____ 本文
小さくなったクレヨンを集めて加熱し、マーブル状のクレヨンとしてアップサイクル。これをサンメッセで不要になった紙とセットにして、巣ごもり中の子どもたちにプレゼントしようという企画だ。
2社を中心に始めたプロジェクトだったが、賛同してくれる企業や実際にクレヨンを制作してくれる事業者を募ろうとGaki-Bizに相談。就労継続支援事業所の参画が決まるなど、Gaki-Bizのネットワークを通じて、プロジェクトはより大きく育ち始めている。

「当初は子どもが作ったクレヨンを子どもへ届ける形を考えていたのですが、就労継続支援事業所にご協力いただけるのであれば、障害者のみなさんにも光が当たるような内容にしていきたい。Gaki-Bizと一緒に企画を考えているところです。正田センター長も『西濃一大きなプロジェクトにしましょう!』と意気込んでくださっているので、私たちもしっかりとやらなければと気が引き締まる思いです」

Gaki-Bizは心強い伴奏者

 起業してから4年目。「人の笑顔が広がっていく環境を見るのが何より幸せ」と次々と新しいことに挑戦し続ける姿勢が評価され、2020年には「女性起業家大賞・スタートアップ部門奨励賞」を受賞する。
________
____ 提供データ
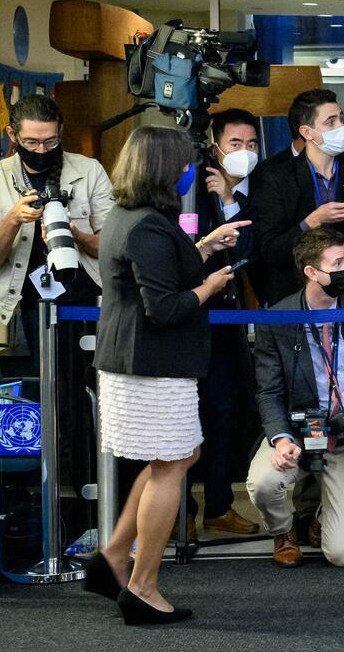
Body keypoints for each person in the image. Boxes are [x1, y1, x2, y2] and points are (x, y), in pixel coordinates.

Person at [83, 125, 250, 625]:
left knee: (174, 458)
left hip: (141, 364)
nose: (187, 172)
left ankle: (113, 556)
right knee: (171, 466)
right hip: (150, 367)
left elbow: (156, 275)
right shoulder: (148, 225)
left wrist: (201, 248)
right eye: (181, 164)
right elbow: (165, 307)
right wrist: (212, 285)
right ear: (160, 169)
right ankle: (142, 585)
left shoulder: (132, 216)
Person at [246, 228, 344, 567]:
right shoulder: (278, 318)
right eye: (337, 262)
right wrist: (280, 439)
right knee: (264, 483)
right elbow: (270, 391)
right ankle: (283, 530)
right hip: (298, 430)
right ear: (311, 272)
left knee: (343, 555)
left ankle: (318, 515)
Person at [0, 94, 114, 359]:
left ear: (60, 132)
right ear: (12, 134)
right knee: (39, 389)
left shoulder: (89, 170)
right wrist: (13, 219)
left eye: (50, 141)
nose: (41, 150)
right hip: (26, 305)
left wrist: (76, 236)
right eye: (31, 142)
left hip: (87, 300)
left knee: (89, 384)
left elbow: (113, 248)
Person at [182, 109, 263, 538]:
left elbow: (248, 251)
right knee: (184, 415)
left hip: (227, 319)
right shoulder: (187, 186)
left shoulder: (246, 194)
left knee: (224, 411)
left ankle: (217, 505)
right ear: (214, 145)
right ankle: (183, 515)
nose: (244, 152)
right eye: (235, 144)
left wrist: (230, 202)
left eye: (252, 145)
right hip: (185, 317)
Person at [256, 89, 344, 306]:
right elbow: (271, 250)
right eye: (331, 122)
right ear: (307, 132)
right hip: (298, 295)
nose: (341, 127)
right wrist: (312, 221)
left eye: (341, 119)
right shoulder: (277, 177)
________
____ 提供データ
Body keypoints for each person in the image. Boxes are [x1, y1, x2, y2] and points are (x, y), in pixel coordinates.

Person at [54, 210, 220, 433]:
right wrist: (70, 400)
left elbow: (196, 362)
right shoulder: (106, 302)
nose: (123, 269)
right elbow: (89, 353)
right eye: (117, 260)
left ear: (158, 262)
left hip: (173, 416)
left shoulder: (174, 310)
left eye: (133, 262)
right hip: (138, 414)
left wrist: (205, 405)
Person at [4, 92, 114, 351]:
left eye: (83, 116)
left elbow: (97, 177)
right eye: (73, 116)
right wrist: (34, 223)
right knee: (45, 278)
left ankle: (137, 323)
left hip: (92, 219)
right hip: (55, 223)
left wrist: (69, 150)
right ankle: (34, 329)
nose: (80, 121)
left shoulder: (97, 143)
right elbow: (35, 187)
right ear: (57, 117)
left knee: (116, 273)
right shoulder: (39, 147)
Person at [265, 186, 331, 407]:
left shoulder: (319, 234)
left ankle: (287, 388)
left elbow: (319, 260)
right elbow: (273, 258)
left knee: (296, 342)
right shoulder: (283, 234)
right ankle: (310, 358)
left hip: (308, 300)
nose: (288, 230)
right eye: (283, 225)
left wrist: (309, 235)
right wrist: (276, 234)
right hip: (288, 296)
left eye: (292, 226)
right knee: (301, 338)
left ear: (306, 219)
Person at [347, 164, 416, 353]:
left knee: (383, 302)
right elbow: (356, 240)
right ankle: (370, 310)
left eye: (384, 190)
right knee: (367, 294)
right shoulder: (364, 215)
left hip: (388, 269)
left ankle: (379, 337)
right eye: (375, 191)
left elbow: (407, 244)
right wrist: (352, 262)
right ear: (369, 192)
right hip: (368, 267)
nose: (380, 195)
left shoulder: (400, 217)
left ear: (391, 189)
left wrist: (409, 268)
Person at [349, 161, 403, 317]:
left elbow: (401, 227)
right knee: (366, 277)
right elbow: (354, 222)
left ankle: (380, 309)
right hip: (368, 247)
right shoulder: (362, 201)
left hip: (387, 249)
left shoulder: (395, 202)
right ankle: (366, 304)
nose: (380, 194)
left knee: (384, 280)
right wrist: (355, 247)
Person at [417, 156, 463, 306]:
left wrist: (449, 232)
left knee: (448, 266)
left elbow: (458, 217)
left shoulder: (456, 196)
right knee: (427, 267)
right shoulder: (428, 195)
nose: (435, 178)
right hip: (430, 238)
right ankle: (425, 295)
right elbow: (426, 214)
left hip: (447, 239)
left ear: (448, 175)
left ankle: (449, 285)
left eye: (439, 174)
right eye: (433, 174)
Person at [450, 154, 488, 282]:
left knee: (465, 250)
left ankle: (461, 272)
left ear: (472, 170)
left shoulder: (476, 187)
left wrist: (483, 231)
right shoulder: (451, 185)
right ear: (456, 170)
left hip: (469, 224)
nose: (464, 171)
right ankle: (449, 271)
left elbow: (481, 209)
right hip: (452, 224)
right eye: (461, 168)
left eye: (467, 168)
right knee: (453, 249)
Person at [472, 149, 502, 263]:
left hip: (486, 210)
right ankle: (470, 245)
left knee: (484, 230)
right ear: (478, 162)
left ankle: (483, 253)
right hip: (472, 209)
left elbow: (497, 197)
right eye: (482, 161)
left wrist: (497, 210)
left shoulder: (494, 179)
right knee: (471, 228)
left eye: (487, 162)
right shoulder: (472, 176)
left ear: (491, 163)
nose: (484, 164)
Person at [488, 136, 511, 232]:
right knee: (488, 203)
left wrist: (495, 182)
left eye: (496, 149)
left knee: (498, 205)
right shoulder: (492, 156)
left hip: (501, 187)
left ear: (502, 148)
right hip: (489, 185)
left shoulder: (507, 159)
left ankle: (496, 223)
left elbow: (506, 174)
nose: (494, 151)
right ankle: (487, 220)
________
課題 —
クレヨンのアップサイクルを扱った本文のうち、「小さくなったクレヨンを集めて」から「ばと気が引き締まる思いです」」までを一字も変えずに書き写してください。 これらの記録は本文とは別の出典から取られたものです。

解答 —
小さくなったクレヨンを集めて加熱し、マーブル状のクレヨンとしてアップサイクル。これをサンメッセで不要になった紙とセットにして、巣ごもり中の子どもたちにプレゼントしようという企画だ。
2社を中心に始めたプロジェクトだったが、賛同してくれる企業や実際にクレヨンを制作してくれる事業者を募ろうとGaki-Bizに相談。就労継続支援事業所の参画が決まるなど、Gaki-Bizのネットワークを通じて、プロジェクトはより大きく育ち始めている。

「当初は子どもが作ったクレヨンを子どもへ届ける形を考えていたのですが、就労継続支援事業所にご協力いただけるのであれば、障害者のみなさんにも光が当たるような内容にしていきたい。Gaki-Bizと一緒に企画を考えているところです。正田センター長も『西濃一大きなプロジェクトにしましょう!』と意気込んでくださっているので、私たちもしっかりとやらなければと気が引き締まる思いです」